Tu tarea: Repite tal cual todas las líneas de las entradas siguientes, de la primera a la última.

Entradas de datos guardadas:
┌──
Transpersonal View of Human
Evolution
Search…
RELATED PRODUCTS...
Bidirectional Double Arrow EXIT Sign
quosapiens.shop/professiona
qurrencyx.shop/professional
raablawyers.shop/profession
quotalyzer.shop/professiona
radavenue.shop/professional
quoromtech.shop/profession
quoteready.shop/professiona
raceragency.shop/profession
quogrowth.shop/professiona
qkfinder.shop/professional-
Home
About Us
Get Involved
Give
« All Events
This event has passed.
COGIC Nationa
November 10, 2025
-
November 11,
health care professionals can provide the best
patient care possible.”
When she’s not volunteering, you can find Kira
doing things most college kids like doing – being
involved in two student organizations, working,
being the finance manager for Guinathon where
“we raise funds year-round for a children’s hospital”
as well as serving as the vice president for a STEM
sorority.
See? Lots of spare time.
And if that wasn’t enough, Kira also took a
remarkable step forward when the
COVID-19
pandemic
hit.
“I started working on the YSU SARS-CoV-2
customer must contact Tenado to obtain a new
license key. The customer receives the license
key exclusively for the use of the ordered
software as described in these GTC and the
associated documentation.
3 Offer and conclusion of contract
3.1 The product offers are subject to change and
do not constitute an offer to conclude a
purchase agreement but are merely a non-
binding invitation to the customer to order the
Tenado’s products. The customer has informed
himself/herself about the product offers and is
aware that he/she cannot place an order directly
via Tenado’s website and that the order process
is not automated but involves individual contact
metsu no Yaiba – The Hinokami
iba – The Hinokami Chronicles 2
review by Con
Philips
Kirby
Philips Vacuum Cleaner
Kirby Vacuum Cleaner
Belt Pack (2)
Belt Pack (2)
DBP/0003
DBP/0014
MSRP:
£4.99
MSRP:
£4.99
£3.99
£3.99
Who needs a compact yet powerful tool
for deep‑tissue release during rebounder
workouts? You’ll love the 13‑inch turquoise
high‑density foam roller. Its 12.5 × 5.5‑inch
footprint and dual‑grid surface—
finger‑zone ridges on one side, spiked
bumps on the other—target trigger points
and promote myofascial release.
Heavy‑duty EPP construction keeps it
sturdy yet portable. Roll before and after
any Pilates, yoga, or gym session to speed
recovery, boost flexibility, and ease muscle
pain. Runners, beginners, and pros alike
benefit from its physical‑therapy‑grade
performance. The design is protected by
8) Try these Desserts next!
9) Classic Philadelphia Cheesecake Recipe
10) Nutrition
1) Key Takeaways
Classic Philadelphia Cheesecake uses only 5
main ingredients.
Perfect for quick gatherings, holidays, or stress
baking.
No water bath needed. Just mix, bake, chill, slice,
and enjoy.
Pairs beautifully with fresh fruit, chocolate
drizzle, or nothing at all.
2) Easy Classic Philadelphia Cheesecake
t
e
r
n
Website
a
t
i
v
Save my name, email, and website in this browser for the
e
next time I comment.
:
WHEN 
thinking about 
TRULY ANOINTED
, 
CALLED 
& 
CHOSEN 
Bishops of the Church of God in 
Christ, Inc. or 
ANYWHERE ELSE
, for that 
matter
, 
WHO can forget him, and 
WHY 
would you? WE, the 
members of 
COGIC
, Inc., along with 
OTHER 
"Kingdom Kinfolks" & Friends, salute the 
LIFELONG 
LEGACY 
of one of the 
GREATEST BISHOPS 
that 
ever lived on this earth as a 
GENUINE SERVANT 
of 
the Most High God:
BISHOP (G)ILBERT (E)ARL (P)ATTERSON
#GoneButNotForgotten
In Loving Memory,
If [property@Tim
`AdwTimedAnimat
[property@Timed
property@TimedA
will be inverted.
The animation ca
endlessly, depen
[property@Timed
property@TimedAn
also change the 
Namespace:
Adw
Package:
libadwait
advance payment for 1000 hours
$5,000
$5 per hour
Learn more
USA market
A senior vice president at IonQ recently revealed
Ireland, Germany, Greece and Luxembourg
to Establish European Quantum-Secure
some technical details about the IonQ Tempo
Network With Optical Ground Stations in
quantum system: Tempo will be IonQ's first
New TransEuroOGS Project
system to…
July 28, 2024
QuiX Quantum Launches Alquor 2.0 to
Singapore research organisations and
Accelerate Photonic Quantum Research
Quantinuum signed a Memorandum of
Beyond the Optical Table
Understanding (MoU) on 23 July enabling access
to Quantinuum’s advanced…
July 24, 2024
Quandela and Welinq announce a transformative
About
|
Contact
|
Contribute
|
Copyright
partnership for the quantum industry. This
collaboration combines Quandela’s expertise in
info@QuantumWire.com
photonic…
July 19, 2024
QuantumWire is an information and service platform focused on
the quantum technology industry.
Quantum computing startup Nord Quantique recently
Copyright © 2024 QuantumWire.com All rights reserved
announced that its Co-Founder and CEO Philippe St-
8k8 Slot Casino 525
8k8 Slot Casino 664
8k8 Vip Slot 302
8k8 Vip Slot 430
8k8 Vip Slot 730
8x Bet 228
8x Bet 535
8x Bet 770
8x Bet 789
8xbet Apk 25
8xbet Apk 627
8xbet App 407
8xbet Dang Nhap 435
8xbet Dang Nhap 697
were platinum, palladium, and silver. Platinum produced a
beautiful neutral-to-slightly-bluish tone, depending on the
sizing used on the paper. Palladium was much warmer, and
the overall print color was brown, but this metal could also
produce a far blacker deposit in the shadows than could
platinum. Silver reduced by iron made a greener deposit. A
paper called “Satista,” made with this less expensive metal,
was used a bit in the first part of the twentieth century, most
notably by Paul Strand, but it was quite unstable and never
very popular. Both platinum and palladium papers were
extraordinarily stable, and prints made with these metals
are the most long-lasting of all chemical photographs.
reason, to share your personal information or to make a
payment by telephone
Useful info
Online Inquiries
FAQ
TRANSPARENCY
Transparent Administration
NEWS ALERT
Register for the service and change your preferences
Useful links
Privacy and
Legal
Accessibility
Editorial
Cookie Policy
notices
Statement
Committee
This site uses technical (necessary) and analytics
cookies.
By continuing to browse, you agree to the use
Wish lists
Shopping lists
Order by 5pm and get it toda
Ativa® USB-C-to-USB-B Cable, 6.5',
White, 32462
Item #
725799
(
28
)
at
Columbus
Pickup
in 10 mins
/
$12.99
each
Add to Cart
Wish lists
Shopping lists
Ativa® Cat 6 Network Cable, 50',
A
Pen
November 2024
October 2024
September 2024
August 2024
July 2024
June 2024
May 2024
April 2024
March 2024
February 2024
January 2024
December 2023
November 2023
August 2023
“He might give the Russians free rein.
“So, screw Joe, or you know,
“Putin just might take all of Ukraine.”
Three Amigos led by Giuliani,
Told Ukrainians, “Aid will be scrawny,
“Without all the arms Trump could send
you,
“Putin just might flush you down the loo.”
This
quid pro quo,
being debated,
└──
Respuesta:
Transpersonal View of Human
Evolution
Search…
RELATED PRODUCTS...
Bidirectional Double Arrow EXIT Sign
quosapiens.shop/professiona
qurrencyx.shop/professional
raablawyers.shop/profession
quotalyzer.shop/professiona
radavenue.shop/professional
quoromtech.shop/profession
quoteready.shop/professiona
raceragency.shop/profession
quogrowth.shop/professiona
qkfinder.shop/professional-
Home
About Us
Get Involved
Give
« All Events
This event has passed.
COGIC Nationa
November 10, 2025
-
November 11,
health care professionals can provide the best
patient care possible.”
When she’s not volunteering, you can find Kira
doing things most college kids like doing – being
involved in two student organizations, working,
being the finance manager for Guinathon where
“we raise funds year-round for a children’s hospital”
as well as serving as the vice president for a STEM
sorority.
See? Lots of spare time.
And if that wasn’t enough, Kira also took a
remarkable step forward when the
COVID-19
pandemic
hit.
“I started working on the YSU SARS-CoV-2
customer must contact Tenado to obtain a new
license key. The customer receives the license
key exclusively for the use of the ordered
software as described in these GTC and the
associated documentation.
3 Offer and conclusion of contract
3.1 The product offers are subject to change and
do not constitute an offer to conclude a
purchase agreement but are merely a non-
binding invitation to the customer to order the
Tenado’s products. The customer has informed
himself/herself about the product offers and is
aware that he/she cannot place an order directly
via Tenado’s website and that the order process
is not automated but involves individual contact
metsu no Yaiba – The Hinokami
iba – The Hinokami Chronicles 2
review by Con
Philips
Kirby
Philips Vacuum Cleaner
Kirby Vacuum Cleaner
Belt Pack (2)
Belt Pack (2)
DBP/0003
DBP/0014
MSRP:
£4.99
MSRP:
£4.99
£3.99
£3.99
Who needs a compact yet powerful tool
for deep‑tissue release during rebounder
workouts? You’ll love the 13‑inch turquoise
high‑density foam roller. Its 12.5 × 5.5‑inch
footprint and dual‑grid surface—
finger‑zone ridges on one side, spiked
bumps on the other—target trigger points
and promote myofascial release.
Heavy‑duty EPP construction keeps it
sturdy yet portable. Roll before and after
any Pilates, yoga, or gym session to speed
recovery, boost flexibility, and ease muscle
pain. Runners, beginners, and pros alike
benefit from its physical‑therapy‑grade
performance. The design is protected by
8) Try these Desserts next!
9) Classic Philadelphia Cheesecake Recipe
10) Nutrition
1) Key Takeaways
Classic Philadelphia Cheesecake uses only 5
main ingredients.
Perfect for quick gatherings, holidays, or stress
baking.
No water bath needed. Just mix, bake, chill, slice,
and enjoy.
Pairs beautifully with fresh fruit, chocolate
drizzle, or nothing at all.
2) Easy Classic Philadelphia Cheesecake
t
e
r
n
Website
a
t
i
v
Save my name, email, and website in this browser for the
e
next time I comment.
:
WHEN 
thinking about 
TRULY ANOINTED
, 
CALLED 
& 
CHOSEN 
Bishops of the Church of God in 
Christ, Inc. or 
ANYWHERE ELSE
, for that 
matter
, 
WHO can forget him, and 
WHY 
would you? WE, the 
members of 
COGIC
, Inc., along with 
OTHER 
"Kingdom Kinfolks" & Friends, salute the 
LIFELONG 
LEGACY 
of one of the 
GREATEST BISHOPS 
that 
ever lived on this earth as a 
GENUINE SERVANT 
of 
the Most High God:
BISHOP (G)ILBERT (E)ARL (P)ATTERSON
#GoneButNotForgotten
In Loving Memory,
If [property@Tim
`AdwTimedAnimat
[property@Timed
property@TimedA
will be inverted.
The animation ca
endlessly, depen
[property@Timed
property@TimedAn
also change the 
Namespace:
Adw
Package:
libadwait
advance payment for 1000 hours
$5,000
$5 per hour
Learn more
USA market
A senior vice president at IonQ recently revealed
Ireland, Germany, Greece and Luxembourg
to Establish European Quantum-Secure
some technical details about the IonQ Tempo
Network With Optical Ground Stations in
quantum system: Tempo will be IonQ's first
New TransEuroOGS Project
system to…
July 28, 2024
QuiX Quantum Launches Alquor 2.0 to
Singapore research organisations and
Accelerate Photonic Quantum Research
Quantinuum signed a Memorandum of
Beyond the Optical Table
Understanding (MoU) on 23 July enabling access
to Quantinuum’s advanced…
July 24, 2024
Quandela and Welinq announce a transformative
About
|
Contact
|
Contribute
|
Copyright
partnership for the quantum industry. This
collaboration combines Quandela’s expertise in
info@QuantumWire.com
photonic…
July 19, 2024
QuantumWire is an information and service platform focused on
the quantum technology industry.
Quantum computing startup Nord Quantique recently
Copyright © 2024 QuantumWire.com All rights reserved
announced that its Co-Founder and CEO Philippe St-
8k8 Slot Casino 525
8k8 Slot Casino 664
8k8 Vip Slot 302
8k8 Vip Slot 430
8k8 Vip Slot 730
8x Bet 228
8x Bet 535
8x Bet 770
8x Bet 789
8xbet Apk 25
8xbet Apk 627
8xbet App 407
8xbet Dang Nhap 435
8xbet Dang Nhap 697
were platinum, palladium, and silver. Platinum produced a
beautiful neutral-to-slightly-bluish tone, depending on the
sizing used on the paper. Palladium was much warmer, and
the overall print color was brown, but this metal could also
produce a far blacker deposit in the shadows than could
platinum. Silver reduced by iron made a greener deposit. A
paper called “Satista,” made with this less expensive metal,
was used a bit in the first part of the twentieth century, most
notably by Paul Strand, but it was quite unstable and never
very popular. Both platinum and palladium papers were
extraordinarily stable, and prints made with these metals
are the most long-lasting of all chemical photographs.
reason, to share your personal information or to make a
payment by telephone
Useful info
Online Inquiries
FAQ
TRANSPARENCY
Transparent Administration
NEWS ALERT
Register for the service and change your preferences
Useful links
Privacy and
Legal
Accessibility
Editorial
Cookie Policy
notices
Statement
Committee
This site uses technical (necessary) and analytics
cookies.
By continuing to browse, you agree to the use
Wish lists
Shopping lists
Order by 5pm and get it toda
Ativa® USB-C-to-USB-B Cable, 6.5',
White, 32462
Item #
725799
(
28
)
at
Columbus
Pickup
in 10 mins
/
$12.99
each
Add to Cart
Wish lists
Shopping lists
Ativa® Cat 6 Network Cable, 50',
A
Pen
November 2024
October 2024
September 2024
August 2024
July 2024
June 2024
May 2024
April 2024
March 2024
February 2024
January 2024
December 2023
November 2023
August 2023
“He might give the Russians free rein.
“So, screw Joe, or you know,
“Putin just might take all of Ukraine.”
Three Amigos led by Giuliani,
Told Ukrainians, “Aid will be scrawny,
“Without all the arms Trump could send
you,
“Putin just might flush you down the loo.”
This
quid pro quo,
being debated,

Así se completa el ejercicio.